**SUPPLIED DATA**
────

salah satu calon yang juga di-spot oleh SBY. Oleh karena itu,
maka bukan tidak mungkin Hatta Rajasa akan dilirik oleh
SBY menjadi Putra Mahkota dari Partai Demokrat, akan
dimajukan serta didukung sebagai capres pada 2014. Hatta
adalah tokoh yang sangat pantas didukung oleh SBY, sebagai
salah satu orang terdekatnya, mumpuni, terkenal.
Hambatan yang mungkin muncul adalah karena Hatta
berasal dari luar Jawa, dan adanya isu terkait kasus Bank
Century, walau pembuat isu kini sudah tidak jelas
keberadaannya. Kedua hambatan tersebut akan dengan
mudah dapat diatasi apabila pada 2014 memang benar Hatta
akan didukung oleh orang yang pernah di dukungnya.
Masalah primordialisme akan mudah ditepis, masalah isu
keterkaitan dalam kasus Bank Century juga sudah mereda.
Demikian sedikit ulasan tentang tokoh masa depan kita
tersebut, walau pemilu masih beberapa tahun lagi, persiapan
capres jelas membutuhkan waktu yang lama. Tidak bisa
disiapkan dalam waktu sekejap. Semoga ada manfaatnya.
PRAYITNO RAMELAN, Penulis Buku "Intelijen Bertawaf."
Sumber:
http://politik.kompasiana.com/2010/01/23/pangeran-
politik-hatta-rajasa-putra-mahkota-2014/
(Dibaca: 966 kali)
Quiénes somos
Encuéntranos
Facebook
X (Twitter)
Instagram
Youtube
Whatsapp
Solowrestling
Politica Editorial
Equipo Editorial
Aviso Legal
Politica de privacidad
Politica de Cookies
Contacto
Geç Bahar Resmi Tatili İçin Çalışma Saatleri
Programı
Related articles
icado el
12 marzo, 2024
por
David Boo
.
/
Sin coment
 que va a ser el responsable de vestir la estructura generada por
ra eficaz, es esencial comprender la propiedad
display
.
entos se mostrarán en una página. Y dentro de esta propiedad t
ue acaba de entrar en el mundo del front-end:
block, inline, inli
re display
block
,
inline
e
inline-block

────

**ACTIVITY**
From the line that contains "Related articles" through the final line of the entries above, every line must be reproduced exactly and nothing more.

**TASK RESULT**
Related articles
icado el
12 marzo, 2024
por
David Boo
.
/
Sin coment
 que va a ser el responsable de vestir la estructura generada por
ra eficaz, es esencial comprender la propiedad
display
.
entos se mostrarán en una página. Y dentro de esta propiedad t
ue acaba de entrar en el mundo del front-end:
block, inline, inli
re display
block
,
inline
e
inline-block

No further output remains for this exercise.